[DATA FOR ANALYSIS — start]

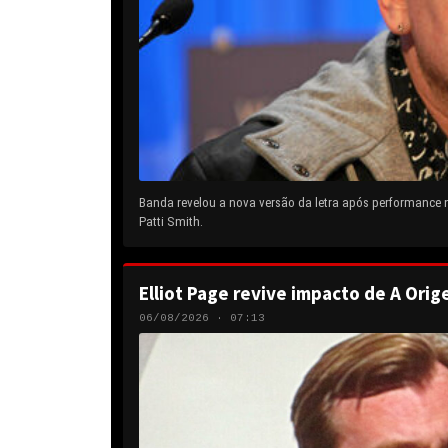
Banda revelou a nova versão da letra após performance
Patti Smith.
Elliot Page revive impacto de A Orig
06/08/2026 · 07:13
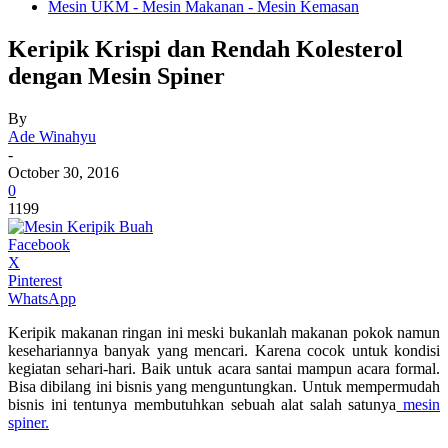
Mesin UKM - Mesin Makanan - Mesin Kemasan
Keripik Krispi dan Rendah Kolesterol
dengan Mesin Spiner
By
Ade Winahyu
-
October 30, 2016
0
1199
Facebook
X
Pinterest
WhatsApp
Keripik makanan ringan ini meski bukanlah makanan pokok namun
kesehariannya banyak yang mencari. Karena cocok untuk kondisi
kegiatan sehari-hari. Baik untuk acara santai mampun acara formal.
Bisa dibilang ini bisnis yang menguntungkan. Untuk mempermudah
bisnis ini tentunya membutuhkan sebuah alat salah satunya
mesin
spiner.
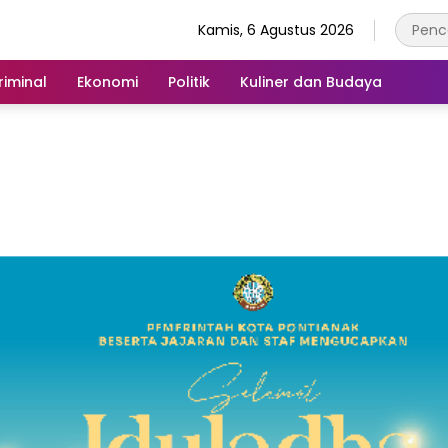
Kamis, 6 Agustus 2026
iminal
Ekonomi
Politik
Kuliner dan Budaya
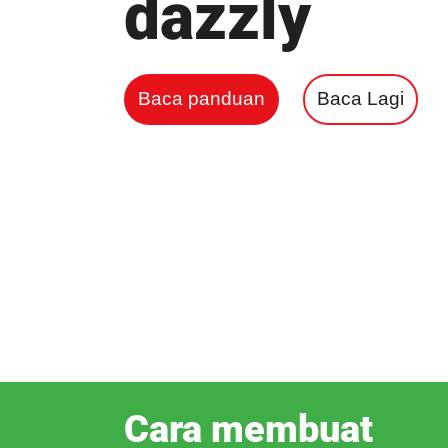
dazzly
Baca panduan
Baca Lagi
Cara membuat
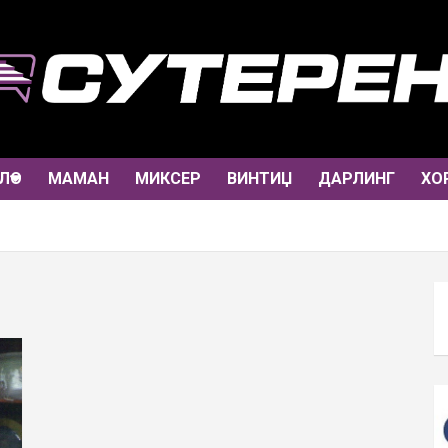
ЛО
МАМАН
МИКСЕР
ВИНТИЏ
ДАРЛИНГ
ХО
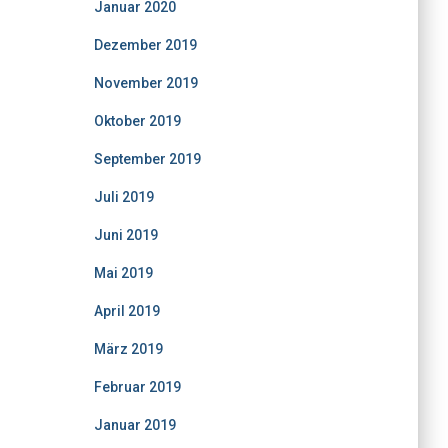
Januar 2020
Dezember 2019
November 2019
Oktober 2019
September 2019
Juli 2019
Juni 2019
Mai 2019
April 2019
März 2019
Februar 2019
Januar 2019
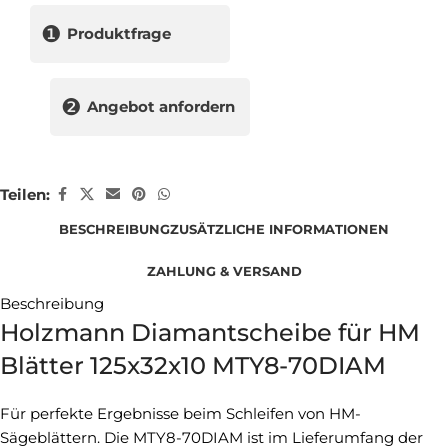
❶
Produktfrage
❷
Angebot anfordern
Teilen:
BESCHREIBUNG
ZUSÄTZLICHE INFORMATIONEN
ZAHLUNG & VERSAND
Beschreibung
Holzmann Diamantscheibe für HM
Blätter 125x32x10 MTY8-70DIAM
Für perfekte Ergebnisse beim Schleifen von HM-
Sägeblättern. Die MTY8-70DIAM ist im Lieferumfang der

[DATA FOR ANALYSIS — finish]

◆ **TASK STATEMENT**
Would you please return all lines of the data that include the word "yang"?

◆ **RESULT BELOW**
kesehariannya banyak yang mencari. Karena cocok untuk kondisi
Bisa dibilang ini bisnis yang menguntungkan. Untuk mempermudah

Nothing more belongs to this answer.